NEW WORLDS: THE AMERICAS AND OCEANIA

Overview

This chapter traces the devastating impact of European exploration and conquest on the societies in the Americas and on the Pacific Islands. Those societies, described in detail in chapter 21, succumbed very quickly under the combined pressures of European diseases and superior technology. By 1700, most of the western hemisphere had been claimed by western powers. Colonial societies were shaped by a number of considerations:

  • Conquests of the Aztec empire by Cortés and the Inca empire by Pizarro were swift and brutal. The Spanish empire brought the Indian empires of Mexico and Peru under royal authority, represented by the viceroy, and a small class of white landowners. Indigenous peoples were impressed into service in mines and on plantations.

  • In Brazil, the Portuguese established a plantation society based on sugar mills (engenhos). After the native population died off, African slaves were imported and forced to labor under brutal conditions.

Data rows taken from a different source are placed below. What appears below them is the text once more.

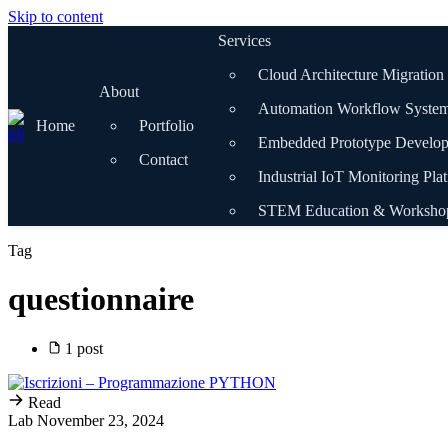
Skip to content
Services
Cloud Architecture Migration
About
Automation Workflow Syste
Home
Portfolio
Embedded Prototype Develo
Contact
Industrial IoT Monitoring Pla
STEM Education & Worksho
Tag
questionnaire
1 post
Read
Lab
November 23, 2024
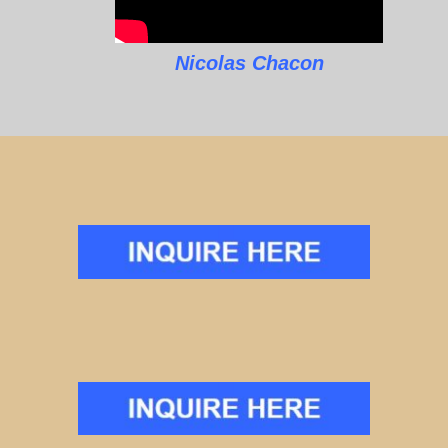
Nicolas Chacon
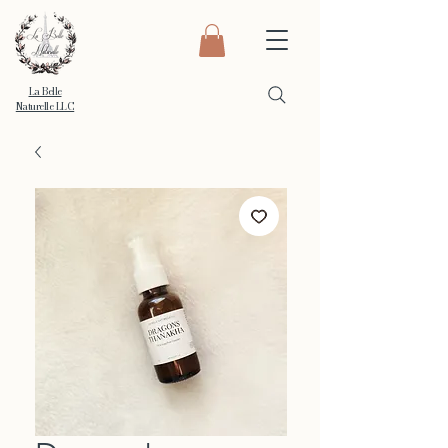
La Belle
Naturelle LLC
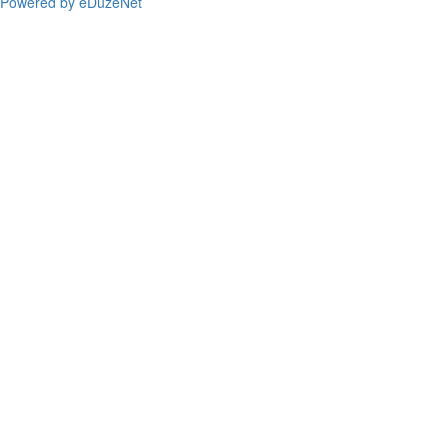
Powered by eDuzeNet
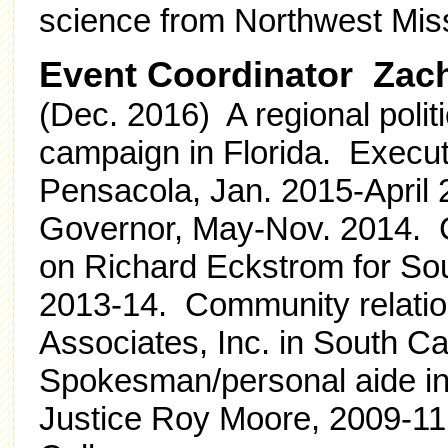
science from Northwest Miss
Event Coordinator Zach
(Dec. 2016) A regional polit
campaign in Florida. Execut
Pensacola, Jan. 2015-April 2
Governor, May-Nov. 2014. C
on Richard Eckstrom for Sou
2013-14. Community relatio
Associates, Inc. in South C
Spokesman/personal aide in 
Justice Roy Moore, 2009-11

  • The earliest British and French colonies in North America centered on the fur trade and subsistence farming. Plantations in Virginia and the Carolinas were originally worked by indentured servants from Europe, but by the late seventeenth century, planters found African slaves to be a better investment.

  • Catholic missions in Spanish and Portuguese colonies actively sought the conversion of native peoples. In North America, there were fewer contacts and more native resistance to conversion.